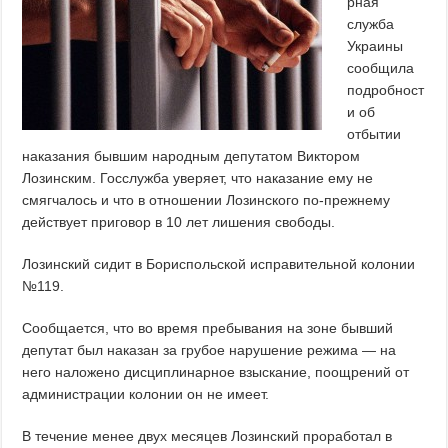
рная
служба
Украины
сообщила
подробност
и об
отбытии
наказания бывшим народным депутатом Виктором
Лозинским. Госслужба уверяет, что наказание ему не
смягчалось и что в отношении Лозинского по-прежнему
действует приговор в 10 лет лишения свободы.
Лозинский сидит в Бориспольской исправительной колонии
№119.
Сообщается, что во время пребывания на зоне бывший
депутат был наказан за грубое нарушение режима — на
него наложено дисциплинарное взыскание, поощрений от
администрации колонии он не имеет.
В течение менее двух месяцев Лозинский проработал в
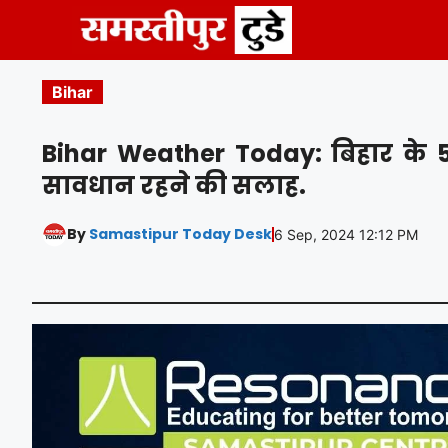
Skip
to
content
Bihar
Bihar Weather Today: बिहार के 5 
सावधान रहने की सलाह.
By
Samastipur Today Desk
6 Sep, 2024 12:12 PM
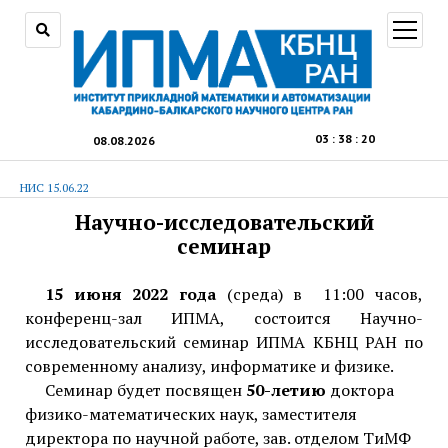
открыт
меню
03
:
38
:
21
08.08.2026
НИС 15.06.22
Научно-исследовательский
семинар
15 июня 2022 года
(среда) в 11:00 часов,
конференц-зал ИПМА, состоится Научно-
исследовательский семинар ИПМА КБНЦ РАН по
современному анализу, информатике и физике.
Семинар будет посвящен
50-летию
доктора
физико-математических наук, заместителя
директора по научной работе, зав. отделом ТиМФ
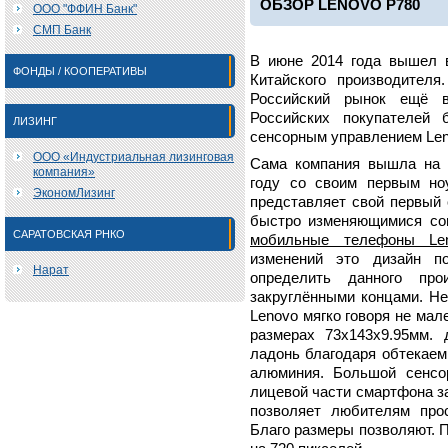
ОБЗОР LENOVO P780
ООО "ФФИН Банк"
СМП Банк
В июне 2014 года вышел 
ФОНДЫ / КООПЕРАТИВЫ
Китайского производителя
Российский рынок ещё в
Российских покупателей
ЛИЗИНГ
сенсорным управлением Len
ООО «Индустриальная лизинговая
Сама компания вышла на 
компания»
году со своим первым но
ЭкономЛизинг
представляет свой первый 
быстро изменяющимися со
САРАТОВСКАЯ РНКО
мобильные телефоны Le
изменений это дизайн п
Нарат
определить данного про
закруглёнными концами. Не
Lenovo мягко говоря не мале
размерах 73х143х9.95мм. 
ладонь благодаря обтекае
алюминия. Большой сенсо
лицевой части смартфона з
позволяет любителям про
Благо размеры позволяют. 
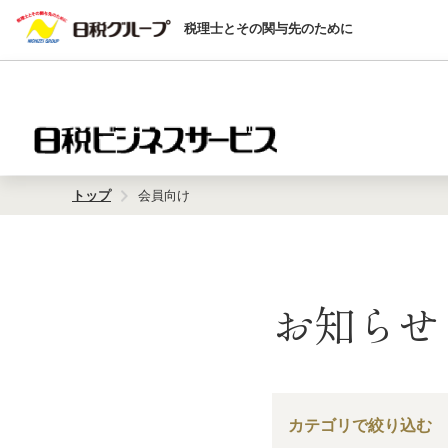
税理士とその関与先のために
トップ
会員向け
お知らせ 
カテゴリで絞り込む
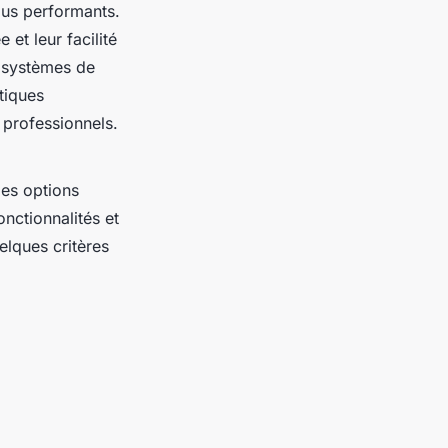
us performants.
et leur facilité
e systèmes de
tiques
 professionnels.
des options
onctionnalités et
elques critères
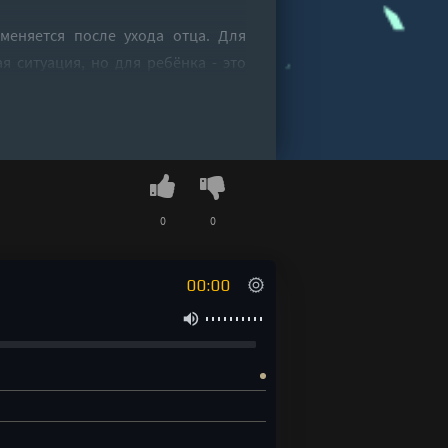
меняется после ухода отца. Для
я ситуация, но для ребёнка - это
мелочь становится знаком, каждая
 возвращению.
0
0
00:00
сложные взрослые решения через
 СЛОВ
нальный элемент. Его отсутствие
зможно заполнить.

• About this task: Note how many lines of the listing above contain the string "ИПМА", and give that number with nothing added.

• Response area: 2